Il ne veut pas d'un monde où elle ne rit plus.
Alors il a commencé à envisager une solution radicale. Peut-être est-il égoïste ; c'est souvent le cas en amour. Mais il lui avait promis de rester toujours à ses côtés, surtout dans les moments de peine. Elle n'est plus là, peut-être coincée dans un monde sans lumière, appelant désespérément son mari pour qu'il vienne la chercher. Cette pensée le fait frémir ; il ne peut pas l'abandonner. Elle semble avoir quittée ce monde depuis que sa mémoire s'en est allée. C'est la dernière chose qu'il peut faire pour elle ; il le fera.
Il porte alors le verre aux lèvres de sa femme, l'aidant à boire. Elle n'a pas conscience de l'amertume de la boisson. Il fait de même et boit le sien d'une traite. Il l'aide ensuite à se lever, et l'amène avec douceur dans leur chambre. Elle n'oppose aucune résistance, son corps se mouvant de façon mécanique.

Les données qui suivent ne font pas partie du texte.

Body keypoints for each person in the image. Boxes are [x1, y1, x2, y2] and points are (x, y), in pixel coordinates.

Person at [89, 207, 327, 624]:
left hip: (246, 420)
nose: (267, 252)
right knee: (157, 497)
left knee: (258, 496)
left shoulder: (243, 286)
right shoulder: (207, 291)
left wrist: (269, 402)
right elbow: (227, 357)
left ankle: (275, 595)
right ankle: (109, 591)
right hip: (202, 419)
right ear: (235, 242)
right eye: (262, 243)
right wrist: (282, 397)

— Ma chérie, il est l'heure d'aller dormir, lui dit-il.
Il l'allonge confortablement dans le lit, prenant le temps de la border, puis s'étend à côté d'elle. Il sent déjà son esprit devenir plus lent, son cœur s'accélère dans un dernier soubresaut de vie. Sa vue devient floue alors qu'il la contemple, lui prenant la main en espérant qu'elle ne souffre pas. A bout de force, il la sert dans ses bras et ferme les yeux pour la dernière fois. Il sourit. Bientôt, ils seront de nouveau ensemble.